Exercise: Below are the records. Gather each line that holds "lines".

════════════════

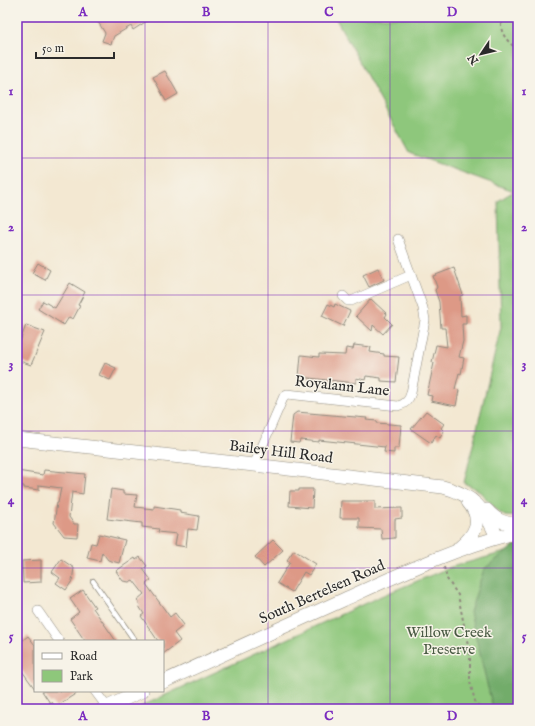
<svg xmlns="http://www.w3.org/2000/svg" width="535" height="726" viewBox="0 0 535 726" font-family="'IM FELL English',serif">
	<rect width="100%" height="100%" fill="#f7f3e8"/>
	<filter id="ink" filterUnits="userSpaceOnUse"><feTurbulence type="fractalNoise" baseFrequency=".025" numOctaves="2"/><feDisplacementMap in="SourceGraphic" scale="8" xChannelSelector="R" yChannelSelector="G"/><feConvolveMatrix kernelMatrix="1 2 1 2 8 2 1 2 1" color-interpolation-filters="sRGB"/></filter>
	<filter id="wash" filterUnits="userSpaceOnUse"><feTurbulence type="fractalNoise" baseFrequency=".012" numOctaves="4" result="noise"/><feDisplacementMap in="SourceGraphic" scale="16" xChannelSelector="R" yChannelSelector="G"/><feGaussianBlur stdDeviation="0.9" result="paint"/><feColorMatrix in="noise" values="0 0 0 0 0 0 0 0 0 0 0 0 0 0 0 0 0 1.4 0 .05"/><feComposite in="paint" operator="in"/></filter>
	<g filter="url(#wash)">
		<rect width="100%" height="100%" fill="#f3e8d2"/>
		<path fill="#8ec77b" stroke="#5c7953" d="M335,17H518V517L505,516L499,512L478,490L464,483L501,327L498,201L514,191L409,153Z
			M513,550L518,709H135L381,596L451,567Z"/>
		<path fill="#72ac6b" stroke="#4e6c4b" d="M515,545H518V709H493L470,612L484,569Z"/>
		<g id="blocks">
			<path fill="#dd9986" d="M95,17H153L133,30L131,26L114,36L111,44L102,41L105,33Z
				M165,71L178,94L166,101L153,77Z
				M38,263L50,270L45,280L32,273Z
				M378,268L384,280L369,287L363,275Z
				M454,268L463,295L460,296L461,316L466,315V324H462L463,341L459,357L464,358L461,374L459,373L455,389L459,390L456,406L431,401L432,396L427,395L434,363L432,362L436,345L447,347L445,328H441L439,302L435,290L436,289L437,287L433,276Z
				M70,283L85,292L78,305L80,306L73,319L69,317L64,325L38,309L43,301L55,308Z
				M371,299L387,314L385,317L392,324L383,334L373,325L372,331L356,316Z
				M328,304L334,307L335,304L350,311L343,326L322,316Z
				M26,325L45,332L31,365L17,360V344H19Z
				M354,345L371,347L370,352L384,354V356L399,357L396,382L381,381V378L366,376L365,380L356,378V383L299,377L301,355L319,357V354L345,355L346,348L353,349Z
				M105,363L116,368L110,380L99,375Z
				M426,411L444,424L441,428L444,431L440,438L436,435L431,443L411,429Z
				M297,412L367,418L366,420L377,421V423L401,425L399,448H394V453L384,452L385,447L357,444L319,440V442L300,440L299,443L290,442L293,415Z
				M44,470L85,474L83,494L72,492L69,517L74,524H78L77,537L64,536L54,523L57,503H58L61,488L39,485V490L24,488V486L17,485V471L43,475Z
				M111,489L123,491V494L137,495L135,507L154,509V506L180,510V513L199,516L197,530L188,529L186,547L175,545L177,534L158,532L159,529L142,527V523L107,519Z
				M299,489H313L312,508L289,506L290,491H299Z
				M341,501H375V509L402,508V518L395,519V538L382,539L381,529L359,528V518H340Z
				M99,534L125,540L119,563L108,560L102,552L100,561L87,558L91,543L96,544Z
				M273,540L283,550L264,567L255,557Z
				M294,550L316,564L309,575L304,572L292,592L277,583L290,562L287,560Z
				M140,557L147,566L143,569L151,580L146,584L170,617L175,613L184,625L174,633L180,641L163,654V641H158L141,616L144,614L139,606L140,605L137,600L144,594L133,580L129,582L123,581L116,571L135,558L136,560Z
				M61,559L74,568L72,581L66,590L56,583L60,578L52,572Z
				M41,560V582L23,583L22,561Z
				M83,590L95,607L93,608L116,641H85L70,619L79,612L70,599Z
				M17,631L23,640L28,636L35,645V689L17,664Z
				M42,691H80L55,707L52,702L50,703Z"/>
		</g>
	</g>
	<g filter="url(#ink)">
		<use href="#blocks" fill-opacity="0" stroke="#8f8a7e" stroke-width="1"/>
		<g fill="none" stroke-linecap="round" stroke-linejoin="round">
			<defs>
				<path id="lane" d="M93,581L135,641"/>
				<path id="street" d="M343,296L348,301H351L411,275
					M254,465L284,396L287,394L398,406C406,404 409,400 411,393L425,320L423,308L398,239
					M38,611L59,641
					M95,691L107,707"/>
				<path id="secondary" d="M17,439L254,465L443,487C474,495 485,510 497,537
					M487,510C496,520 504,524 518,524
					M459,548C475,535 484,520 468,502
					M163,682C223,654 283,627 343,600C400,574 457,547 518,532
					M103,709L142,691"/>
			</defs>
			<use href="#lane" stroke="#8f8a7e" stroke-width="6"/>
			<use href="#street" stroke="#8f8a7e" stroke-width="10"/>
			<use href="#secondary" stroke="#8f8a7e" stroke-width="14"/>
			<path stroke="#8f8a7e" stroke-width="2" stroke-dasharray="3 3" stroke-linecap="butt" d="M502,17C498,33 507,41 518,50
				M444,567L447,579L458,595L470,655V682L475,701L480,709"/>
			<use href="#lane" stroke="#fff" stroke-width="4.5"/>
			<use href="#street" stroke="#fff" stroke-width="9"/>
			<use href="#secondary" stroke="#fff" stroke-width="13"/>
		</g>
	</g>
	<path fill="none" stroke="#7b2cbf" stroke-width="1" stroke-opacity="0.55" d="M145,17V641M268,17V709M390,17V709M17,158H518M17,295H518M17,431H518M17,568H518M145,691V709"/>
	<g text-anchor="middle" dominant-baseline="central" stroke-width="3" stroke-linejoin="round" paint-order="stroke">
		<g font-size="15" fill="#2b2b2b" stroke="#f7f3e8">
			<text transform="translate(342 386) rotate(6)">Royalann Lane</text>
			<text transform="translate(281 452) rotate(7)">Bailey Hill Road</text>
			<text transform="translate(322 592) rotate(-24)">South Bertelsen Road</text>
		</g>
		<g font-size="15" fill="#495a43" stroke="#f7f3e8">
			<text x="449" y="632">Willow Creek<tspan x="449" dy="17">Preserve</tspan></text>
		</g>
	</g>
	<rect width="535" height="726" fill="none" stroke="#f7f3e8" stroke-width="44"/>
	<rect x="34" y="640" width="130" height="52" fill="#f7f3e8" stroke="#a5a39c"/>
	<rect x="42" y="653" width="20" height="6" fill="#ffffff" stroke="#a5a39c"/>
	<text x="70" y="660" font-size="12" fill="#2b2b2b">Road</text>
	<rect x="42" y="670" width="20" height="12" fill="#8ec77b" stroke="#a5a39c"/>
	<text x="70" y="680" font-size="12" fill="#2b2b2b">Park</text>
	<g transform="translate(481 54) rotate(235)" stroke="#f7f3e8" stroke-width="3" paint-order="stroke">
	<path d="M0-3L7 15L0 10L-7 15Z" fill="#2b2b2b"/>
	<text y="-6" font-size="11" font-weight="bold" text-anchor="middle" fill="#2b2b2b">N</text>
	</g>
	<path d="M36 52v6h78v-6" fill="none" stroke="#2b2b2b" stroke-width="2"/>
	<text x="42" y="52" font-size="12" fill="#2b2b2b" stroke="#f7f3e8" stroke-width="3" paint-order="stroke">50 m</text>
	<rect x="22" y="22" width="491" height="682" fill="none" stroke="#7b2cbf" stroke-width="1.5"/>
	<g font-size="13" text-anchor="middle" font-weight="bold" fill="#7b2cbf">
		<text x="83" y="16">A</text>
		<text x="206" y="16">B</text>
		<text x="329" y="16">C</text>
		<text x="452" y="16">D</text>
		<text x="11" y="95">1</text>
		<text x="524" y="95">1</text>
		<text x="11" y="231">2</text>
		<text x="524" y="231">2</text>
		<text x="11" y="368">3</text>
		<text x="524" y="368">3</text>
		<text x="11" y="504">4</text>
		<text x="524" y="504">4</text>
		<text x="11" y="640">5</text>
		<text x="524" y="640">5</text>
		<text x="83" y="720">A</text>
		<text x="206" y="720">B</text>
		<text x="329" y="720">C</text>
		<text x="452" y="720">D</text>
	</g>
</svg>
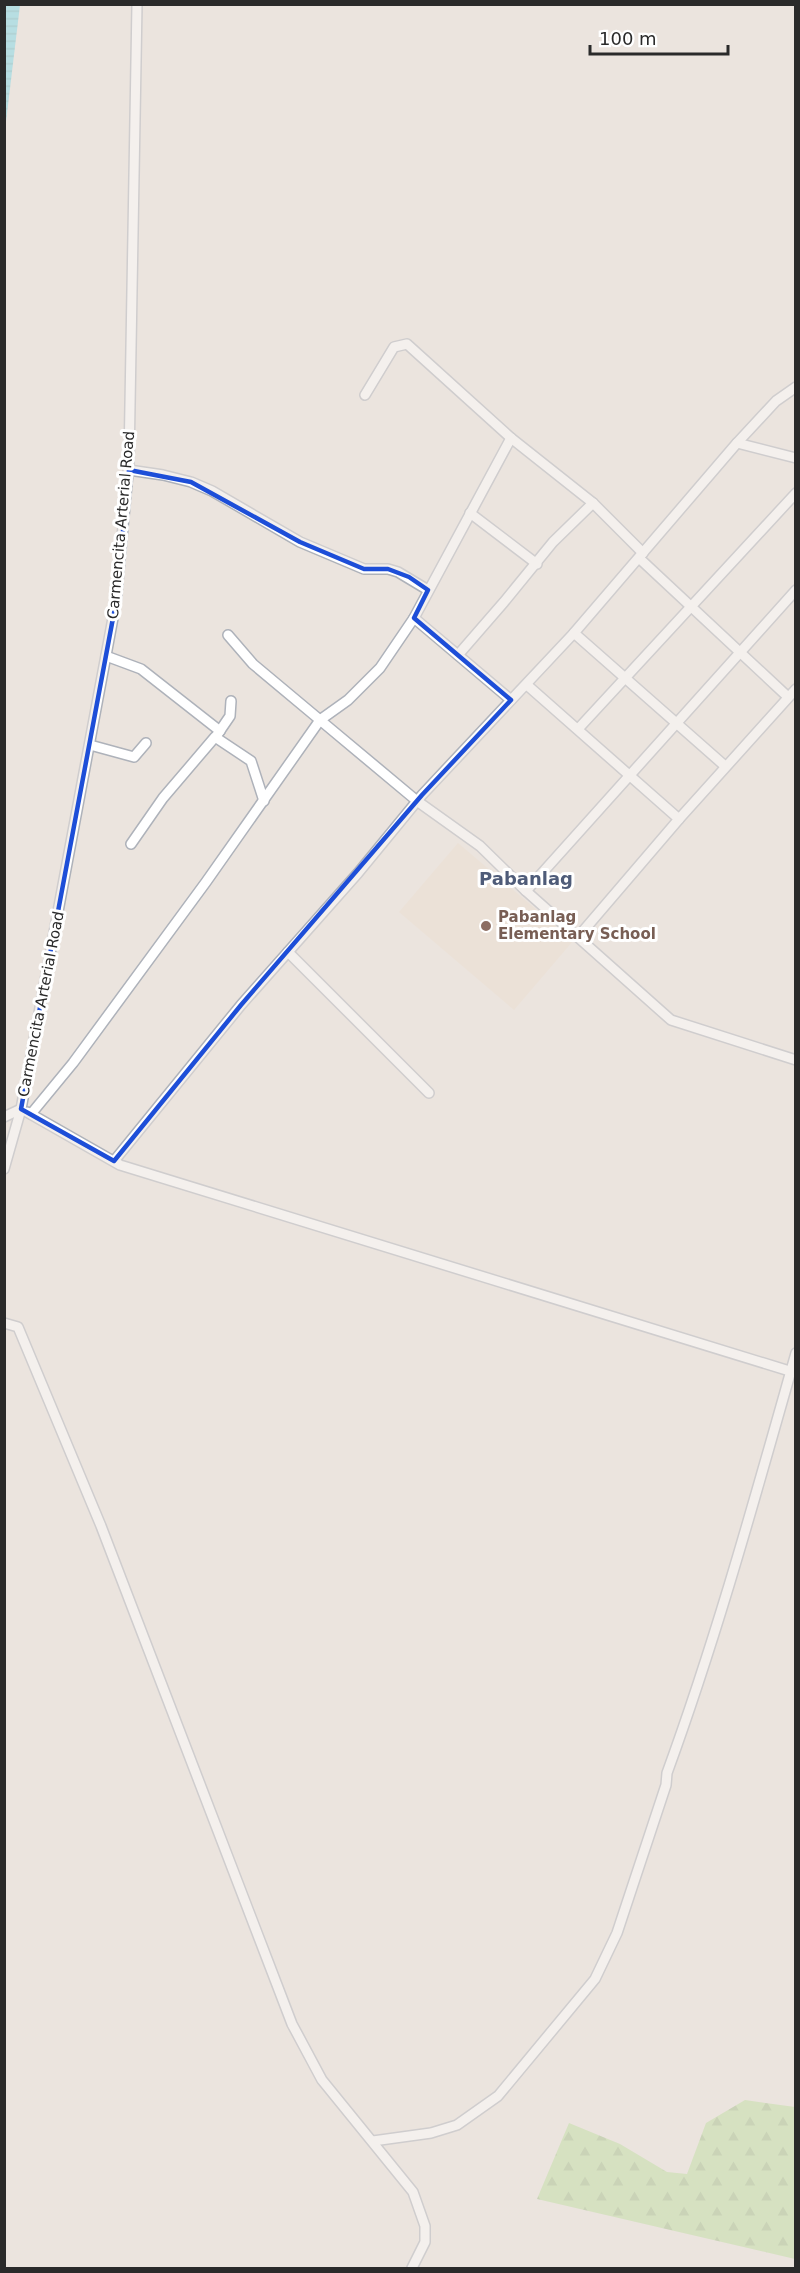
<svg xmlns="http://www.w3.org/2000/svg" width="800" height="2273" font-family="'DejaVu Sans',sans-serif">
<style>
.education{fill:#ecdece}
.forest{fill:url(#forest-firs)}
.water{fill:url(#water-rules)}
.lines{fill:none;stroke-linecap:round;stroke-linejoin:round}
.street-casing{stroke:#aeb2ba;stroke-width:12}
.street{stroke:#fff;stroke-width:9}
.marked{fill:none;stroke:#1d4ed8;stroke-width:4.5;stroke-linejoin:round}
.education-dot{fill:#8d6e63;stroke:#fff;stroke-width:2}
.labels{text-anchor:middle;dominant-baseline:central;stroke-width:6;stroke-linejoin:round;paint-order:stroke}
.street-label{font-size:15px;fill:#2a2a2a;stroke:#fff}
.education-label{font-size:15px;font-weight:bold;fill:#785e54;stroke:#fff;text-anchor:start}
.quarter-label{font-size:18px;font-weight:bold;fill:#4e5b78;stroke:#fff}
</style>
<defs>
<pattern id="forest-firs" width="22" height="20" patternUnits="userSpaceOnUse" patternTransform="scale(1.5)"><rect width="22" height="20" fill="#bcde9e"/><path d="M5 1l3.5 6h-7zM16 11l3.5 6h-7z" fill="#a2bf88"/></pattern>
<pattern id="water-rules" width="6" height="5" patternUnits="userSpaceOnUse" patternTransform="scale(1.5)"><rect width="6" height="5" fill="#78d7e6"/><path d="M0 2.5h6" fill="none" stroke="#68b9c5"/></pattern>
</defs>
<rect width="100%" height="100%" fill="#ebe4de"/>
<!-- education -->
<polygon class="education" points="458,843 573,941 514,1010 399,912"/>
<!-- forest -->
<polygon class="forest" points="745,2100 795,2107 795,2259 537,2199 569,2123 620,2144 667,2172 687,2174 706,2123"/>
<!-- water -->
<polygon class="water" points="5,4 20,5 5,130 4,5"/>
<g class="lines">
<!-- street casing -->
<g class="street-casing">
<g id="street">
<polyline points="365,395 394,347 407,344 511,438 593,503 643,553"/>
<polyline points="737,443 796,458"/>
<polyline points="129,470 163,475 191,482 212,491 300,542 364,569 388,569 398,572 428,590"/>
<polyline points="470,513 537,564"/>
<polyline points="639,558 788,697"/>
<polyline points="414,618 511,700"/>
<polyline points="574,633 725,766"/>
<polyline points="228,635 253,664 320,720 417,801 480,846 526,891 671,1020 796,1060"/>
<polyline points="458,655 504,602 553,542 593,503"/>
<polyline points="106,656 141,669 220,731"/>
<polyline points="527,685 679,819"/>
<polyline points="578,729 796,493"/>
<polyline points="217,735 230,716 231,701"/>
<polyline points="90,745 134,757 146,743"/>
<polyline points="131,844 163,798 215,737 251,761 264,801"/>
<polyline points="526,891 796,590"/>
<polyline points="578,937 679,819 796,689"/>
<polyline points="288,952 429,1093"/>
<polyline points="27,1112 120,1165 796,1373"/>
<polyline points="31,1114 73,1063 206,882 320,720 348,700 380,668 414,618 511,438"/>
<polyline points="4,1117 21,1109"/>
<polyline points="114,1161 241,1005 358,873 422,795 574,633 737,443 776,401 796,387"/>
<polyline points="4,1169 21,1109 116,602 129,462 137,4"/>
<polyline points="4,1323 18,1327 101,1526 292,2024 322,2080 413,2192 425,2226 425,2242 412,2268"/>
<path d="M 373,2141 L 431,2133 L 457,2125 L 498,2096 L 595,1979 L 617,1933 L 666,1785 L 667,1773 C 717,1636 756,1494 796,1353"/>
</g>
</g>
<!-- street -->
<use href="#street" class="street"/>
</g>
<!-- marked area -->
<path d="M0 0H800V2273H0ZM 129,470 L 191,482 L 300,542 L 364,569 L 388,569 L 409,577 L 428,590 L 414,618 L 511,700 L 422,795 L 241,1005 L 114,1161 L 21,1109 L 116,602 Z" fill="#ebe4de" fill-opacity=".55" fill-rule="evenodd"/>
<path class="marked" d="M 129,470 L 191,482 L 300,542 L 364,569 L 388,569 L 409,577 L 428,590 L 414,618 L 511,700 L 422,795 L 241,1005 L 114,1161 L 21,1109 L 116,602 Z"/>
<!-- markers -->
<circle class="education-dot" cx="486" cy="926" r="6"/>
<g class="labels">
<!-- street labels -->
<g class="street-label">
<text transform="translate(121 525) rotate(-85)">Carmencita Arterial Road</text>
<text transform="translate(41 1004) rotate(-79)">Carmencita Arterial Road</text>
</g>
<!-- education labels -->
<g class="education-label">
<text x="498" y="917">Pabanlag<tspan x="498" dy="17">Elementary School</tspan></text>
</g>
<!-- quarter labels -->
<g class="quarter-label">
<text x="526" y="878">Pabanlag</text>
</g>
</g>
<!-- border -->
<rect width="800" height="2273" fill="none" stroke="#2a2a2a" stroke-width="12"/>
<!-- scale -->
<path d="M590 45v9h138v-9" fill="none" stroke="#2a2a2a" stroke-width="3"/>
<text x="599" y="45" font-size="18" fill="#2a2a2a" stroke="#ffffff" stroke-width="4.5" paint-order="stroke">100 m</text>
</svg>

════════════════

Solution to this problem:
.lines{fill:none;stroke-linecap:round;stroke-linejoin:round}
<g class="lines">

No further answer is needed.